--- Task description ---
Read the entries below and pull out each line with the string "back".

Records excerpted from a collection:

+++

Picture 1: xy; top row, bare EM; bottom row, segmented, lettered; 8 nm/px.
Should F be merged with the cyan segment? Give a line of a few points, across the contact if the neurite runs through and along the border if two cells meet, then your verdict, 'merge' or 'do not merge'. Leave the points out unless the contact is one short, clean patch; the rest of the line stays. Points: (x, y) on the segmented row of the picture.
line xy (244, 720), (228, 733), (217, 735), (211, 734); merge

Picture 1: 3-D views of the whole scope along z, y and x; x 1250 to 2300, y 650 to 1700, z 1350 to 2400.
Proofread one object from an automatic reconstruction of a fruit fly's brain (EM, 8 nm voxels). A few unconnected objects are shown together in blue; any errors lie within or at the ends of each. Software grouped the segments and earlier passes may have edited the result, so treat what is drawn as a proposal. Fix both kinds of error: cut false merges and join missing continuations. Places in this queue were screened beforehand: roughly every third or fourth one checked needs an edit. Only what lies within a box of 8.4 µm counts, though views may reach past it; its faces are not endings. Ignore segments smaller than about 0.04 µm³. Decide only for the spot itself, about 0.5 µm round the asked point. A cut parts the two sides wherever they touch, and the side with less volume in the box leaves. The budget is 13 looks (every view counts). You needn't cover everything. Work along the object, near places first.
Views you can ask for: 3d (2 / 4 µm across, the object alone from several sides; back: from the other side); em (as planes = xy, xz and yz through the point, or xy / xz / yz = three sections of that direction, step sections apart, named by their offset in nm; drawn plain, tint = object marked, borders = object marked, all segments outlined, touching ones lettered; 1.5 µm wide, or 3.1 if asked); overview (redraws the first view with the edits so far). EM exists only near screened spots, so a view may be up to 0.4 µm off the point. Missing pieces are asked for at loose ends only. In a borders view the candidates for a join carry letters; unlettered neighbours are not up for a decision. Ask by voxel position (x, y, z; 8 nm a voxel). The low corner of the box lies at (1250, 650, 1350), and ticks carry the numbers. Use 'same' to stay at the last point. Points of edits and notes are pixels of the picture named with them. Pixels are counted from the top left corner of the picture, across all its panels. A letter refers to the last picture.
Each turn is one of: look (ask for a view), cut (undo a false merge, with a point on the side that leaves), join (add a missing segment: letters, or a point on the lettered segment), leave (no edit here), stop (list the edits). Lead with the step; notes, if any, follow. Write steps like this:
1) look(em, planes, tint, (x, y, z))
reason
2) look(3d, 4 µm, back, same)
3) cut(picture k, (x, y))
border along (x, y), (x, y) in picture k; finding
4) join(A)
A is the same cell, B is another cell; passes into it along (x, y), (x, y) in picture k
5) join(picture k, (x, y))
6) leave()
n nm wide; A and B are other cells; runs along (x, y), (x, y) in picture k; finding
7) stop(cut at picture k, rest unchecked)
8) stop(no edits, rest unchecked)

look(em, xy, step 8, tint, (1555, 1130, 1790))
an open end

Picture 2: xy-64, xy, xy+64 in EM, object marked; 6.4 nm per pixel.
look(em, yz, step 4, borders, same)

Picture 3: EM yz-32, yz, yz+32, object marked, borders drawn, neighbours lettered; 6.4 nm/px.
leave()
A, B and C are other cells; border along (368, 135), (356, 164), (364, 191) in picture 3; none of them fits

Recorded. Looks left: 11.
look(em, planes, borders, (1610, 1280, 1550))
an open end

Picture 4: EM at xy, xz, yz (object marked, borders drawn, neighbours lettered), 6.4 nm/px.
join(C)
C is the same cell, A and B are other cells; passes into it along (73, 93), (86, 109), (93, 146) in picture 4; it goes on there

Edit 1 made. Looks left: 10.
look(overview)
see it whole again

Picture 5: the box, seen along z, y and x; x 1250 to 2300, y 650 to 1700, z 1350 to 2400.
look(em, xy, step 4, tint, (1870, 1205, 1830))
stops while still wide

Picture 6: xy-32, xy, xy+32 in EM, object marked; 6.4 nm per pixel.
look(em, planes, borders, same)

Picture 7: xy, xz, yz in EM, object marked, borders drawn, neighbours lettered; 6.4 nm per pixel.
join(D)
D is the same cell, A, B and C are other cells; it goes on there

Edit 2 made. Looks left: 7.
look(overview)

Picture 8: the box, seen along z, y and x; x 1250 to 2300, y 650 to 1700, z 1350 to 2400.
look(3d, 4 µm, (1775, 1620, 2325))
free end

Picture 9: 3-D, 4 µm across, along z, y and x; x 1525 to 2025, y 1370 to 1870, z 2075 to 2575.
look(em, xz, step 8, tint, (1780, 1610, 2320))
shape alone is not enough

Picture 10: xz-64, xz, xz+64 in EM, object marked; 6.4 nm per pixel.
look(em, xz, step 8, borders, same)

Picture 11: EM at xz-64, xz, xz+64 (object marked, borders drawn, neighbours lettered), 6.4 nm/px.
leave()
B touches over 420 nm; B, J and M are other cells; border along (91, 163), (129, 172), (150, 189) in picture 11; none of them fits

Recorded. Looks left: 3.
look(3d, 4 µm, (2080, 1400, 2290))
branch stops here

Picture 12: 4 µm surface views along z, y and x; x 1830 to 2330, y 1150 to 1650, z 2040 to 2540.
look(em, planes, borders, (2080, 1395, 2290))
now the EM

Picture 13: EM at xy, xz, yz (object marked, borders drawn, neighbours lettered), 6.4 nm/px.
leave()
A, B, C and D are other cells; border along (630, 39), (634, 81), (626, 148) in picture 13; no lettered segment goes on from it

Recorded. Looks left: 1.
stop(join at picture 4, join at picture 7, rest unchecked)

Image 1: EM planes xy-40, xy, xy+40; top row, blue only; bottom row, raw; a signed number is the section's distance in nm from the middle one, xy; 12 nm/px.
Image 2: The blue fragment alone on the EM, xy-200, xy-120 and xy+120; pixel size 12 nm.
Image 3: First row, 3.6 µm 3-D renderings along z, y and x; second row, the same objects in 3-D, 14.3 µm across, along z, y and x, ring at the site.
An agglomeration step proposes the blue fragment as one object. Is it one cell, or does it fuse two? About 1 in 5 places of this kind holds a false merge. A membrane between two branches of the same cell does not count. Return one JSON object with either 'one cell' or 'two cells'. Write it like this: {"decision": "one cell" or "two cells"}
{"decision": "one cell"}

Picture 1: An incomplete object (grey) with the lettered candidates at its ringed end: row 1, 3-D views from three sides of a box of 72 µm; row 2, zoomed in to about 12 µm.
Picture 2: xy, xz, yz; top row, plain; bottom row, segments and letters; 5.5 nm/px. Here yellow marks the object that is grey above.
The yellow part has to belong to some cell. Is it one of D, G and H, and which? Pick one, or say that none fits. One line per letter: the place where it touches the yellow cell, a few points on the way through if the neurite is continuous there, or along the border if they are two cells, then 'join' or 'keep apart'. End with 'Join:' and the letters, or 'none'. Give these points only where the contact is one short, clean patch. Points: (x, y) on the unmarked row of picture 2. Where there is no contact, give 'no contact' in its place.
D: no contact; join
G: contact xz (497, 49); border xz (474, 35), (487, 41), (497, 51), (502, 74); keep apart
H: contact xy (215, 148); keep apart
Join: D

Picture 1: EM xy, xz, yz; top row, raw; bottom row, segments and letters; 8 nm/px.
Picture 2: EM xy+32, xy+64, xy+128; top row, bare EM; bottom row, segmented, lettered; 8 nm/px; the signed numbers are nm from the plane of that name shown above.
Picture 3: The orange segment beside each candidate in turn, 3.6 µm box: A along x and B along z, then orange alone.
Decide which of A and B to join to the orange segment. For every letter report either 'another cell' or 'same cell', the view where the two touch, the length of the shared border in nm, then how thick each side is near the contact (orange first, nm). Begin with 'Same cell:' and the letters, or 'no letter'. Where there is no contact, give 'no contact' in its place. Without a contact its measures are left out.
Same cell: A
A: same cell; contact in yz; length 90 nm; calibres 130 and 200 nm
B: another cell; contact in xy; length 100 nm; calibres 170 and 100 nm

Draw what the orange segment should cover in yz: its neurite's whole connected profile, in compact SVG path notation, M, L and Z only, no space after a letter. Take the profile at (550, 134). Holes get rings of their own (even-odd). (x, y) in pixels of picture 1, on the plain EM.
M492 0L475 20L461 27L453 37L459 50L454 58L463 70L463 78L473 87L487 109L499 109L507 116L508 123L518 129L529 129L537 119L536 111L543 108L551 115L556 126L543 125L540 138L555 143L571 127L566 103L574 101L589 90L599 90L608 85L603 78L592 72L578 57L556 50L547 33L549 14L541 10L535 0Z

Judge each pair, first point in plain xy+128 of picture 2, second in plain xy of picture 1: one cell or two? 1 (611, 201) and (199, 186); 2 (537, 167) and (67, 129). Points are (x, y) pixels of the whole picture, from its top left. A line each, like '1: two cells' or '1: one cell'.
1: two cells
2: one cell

+++

--- Completed exercise ---
Views you can ask for: 3d (2 / 4 µm across, the object alone from several sides; back: from the other side); em (as planes = xy, xz and yz through the point, or xy / xz / yz = three sections of that direction, step sections apart, named by their offset in nm; drawn plain, tint = object marked, borders = object marked, all segments outlined, touching ones lettered; 1.5 µm wide, or 3.1 if asked); overview (redraws the first view with the edits so far). EM exists only near screened spots, so a view may be up to 0.4 µm off the point. Missing pieces are asked for at loose ends only. In a borders view the candidates for a join carry letters; unlettered neighbours are not up for a decision. Ask by voxel position (x, y, z; 8 nm a voxel). The low corner of the box lies at (1250, 650, 1350), and ticks carry the numbers. Use 'same' to stay at the last point. Points of edits and notes are pixels of the picture named with them. Pixels are counted from the top left corner of the picture, across all its panels. A letter refers to the last picture.
2) look(3d, 4 µm, back, same)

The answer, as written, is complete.